President Putin’s victory was imminent due to the progress Russia has been able to make at the international system. He through his strong and hard policies, including secession of Crimea to Russia, military support to the Syrian President Bashar al-Assad, diplomatic actions along with China to avert a war between the US and North Korean etc. has been able to restore Russia’s glory which was tarnished due to the collapse of the Soviet Union. Despite the sanctions imposed by the West, he was able to make Russia a self sufficient economy with a growth rate touching 1.5 percent. It is expected that the economy will continue to grow at the same rate this year.
During his latest Federal Assembly address on 1 March, he laid down the vision for Russia that included development in the employment and wage sector, housing and health sectors, science and technology, smart cities, well being of the citizens including the senior citizens etc. He also highlighted a strong Russia through the upgradation in the Russian weaponary system including the nuclear weapons. He warned the world to not take Russia anymore as a weak country.
In this background, the bilateral relationship between India and Russia seems to be at an optimal swing. President Putin, during the same address, mentioned about Russia’s focus on strengthening its relationship with India and China. Under the leadership of President Putin, India and Russia entered the Strategic Partnership in 2000 that led to a special and privileged one in 2010. The high level visits and engagements at both bilateral and multilateral foras highlight the importance of the relationship.

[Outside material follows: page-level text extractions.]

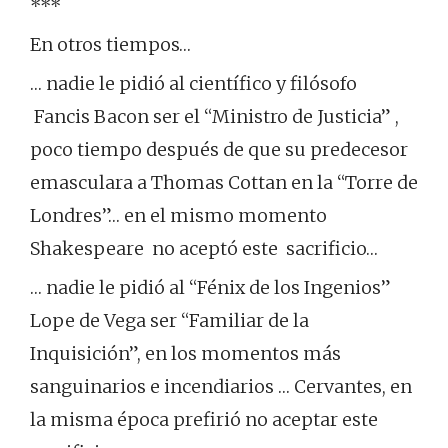
***
En otros tiempos…
… nadie le pidió al científico y filósofo
Fancis Bacon ser el “Ministro de Justicia” ,
poco tiempo después de que su predecesor
emasculara a Thomas Cottan en la “Torre de
Londres”… en el mismo momento
Shakespeare no aceptó este sacrificio…
… nadie le pidió al “Fénix de los Ingenios”
Lope de Vega ser “Familiar de la
Inquisición”, en los momentos más
sanguinarios e incendiarios … Cervantes, en
la misma época prefirió no aceptar este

With the re-election of President Putin, India can expect in the continuation of a strong bilateral relationship and active engagement in the regional and global levels. However, working on the convergences between both the countries such as—rooting out terrorism, development in the upgradation on the bilateral trade, working on joint projects both under the various projects including the Make in India, development of smart cities by Russia, development of nuclear civil plants in Bangladesh etc. would help in the furthering of the relationship. The operationalisation of the ISNTC and the negotiations undertaken at the EAEU holds promise for strengthening of the relationship through FTAs etc.
The free and transparent communication at all the levels supported by the Track 2 and 1.5 dialogues will help in the better understanding between the two countries.
*Dr. Indrani Talukdar a New Delhi based Russian analyst. Disclaimer: The views are that of the authors and not of the Council.
1. It was reported that the Crimean Tatars complained about being forced into casting their votes in the Russian presidential election against their wish.